Les scénarios économiques devront bien s'ajuster quand on en saura plus.
Pour le moment, c'est au Congrès que se joue la conjoncture. On a le sentiment que la période électorale pousse les parlementaires des deux parties à un compromis pour le deuxième plan de soutien à l'économie de l'année. Un accord avait été trouvé en mars pour 2.200 milliards de dollars (10,3 % du produit intérieur brut américain 2019). Depuis, le bras de fer parlementaire s'est déroulé avec une proposition initiale de 3.400 milliards du côté Démocrate et un effort limité à 1.300 milliards par les Républicains. Nécessité fait loi et la fourchette s'est resserrée autour de 2.000 milliards.
La nécessité politique se comprend : aucune des deux parties n'a intérêt à se positionner comme adversaire de la croissance. Car il y a nécessité économique : si la reprise américaine est avérée et le consensus limité autour de 4 % la récession du PIB cette année, les statistiques d'emploi ne peuvent occulter la problématique du pouvoir d'achat. La mobilisation de fonds publics est une vraie nécessité au moment où le rattrapage de l'économie après l'arrêt tourne à une stabilisation dont le maintien est directement soumis à l'évolution de la consommation.

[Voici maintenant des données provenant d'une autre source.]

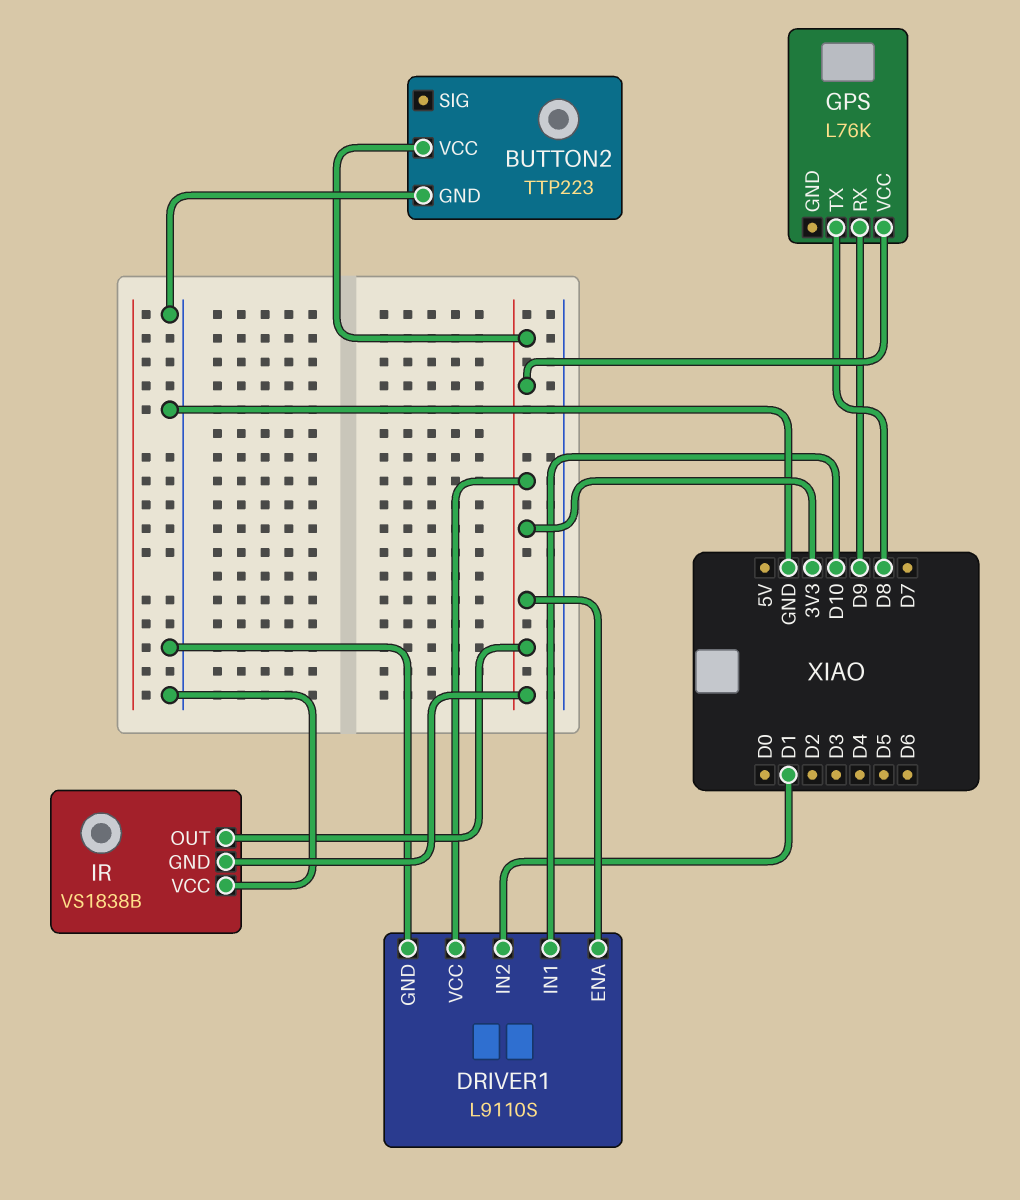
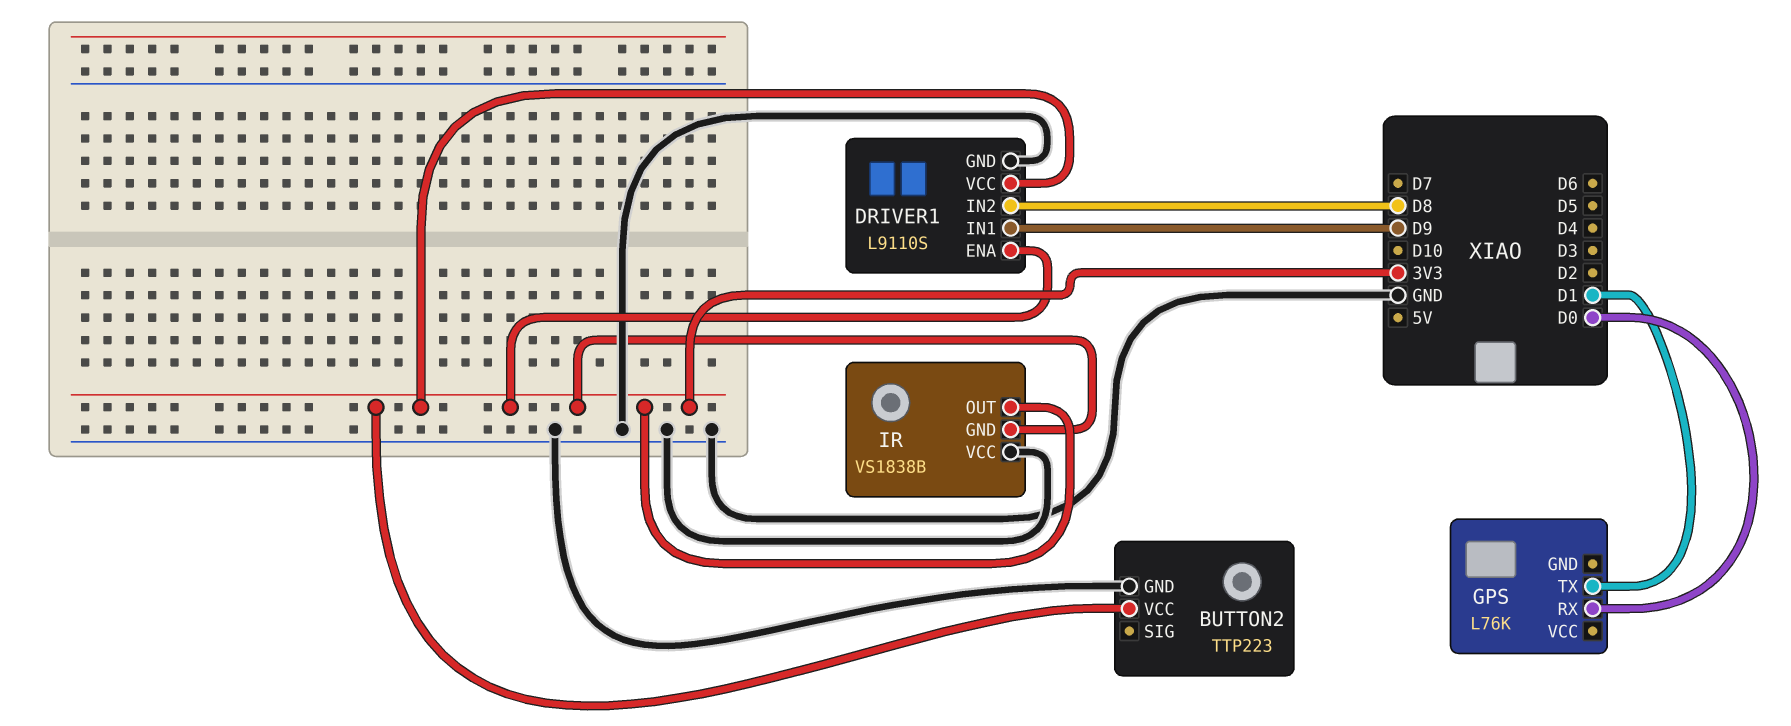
DRIVER1 pin IN1: D10 -> D9
DRIVER1 pin IN2: D1 -> D8
GPS pin RX: D9 -> D0
GPS pin TX: D8 -> D1
GPS pin VCC: 3V3 -> none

Ce qu'on constate sur les marchés financiers, c'est que l'économie réelle a nettement pris le pas sur les incertitudes de l'élection. Malgré les dernières évolutions, malgré l'infection du président, malgré les cotes des bookmakers qui se sont écartées après le débat pour le scrutin du 3 novembre *, le plan de soutien qui se profile et le déficit budgétaire de 16 % du PIB attendu pour cette année, permettent le maintien des indices boursiers.
* Biden est offert à 8/15, Trump à 2/1. Pour la Chambre des Représentants, la majorité démocrate est très favorite à 1/6, les Républicains étant à 7/2.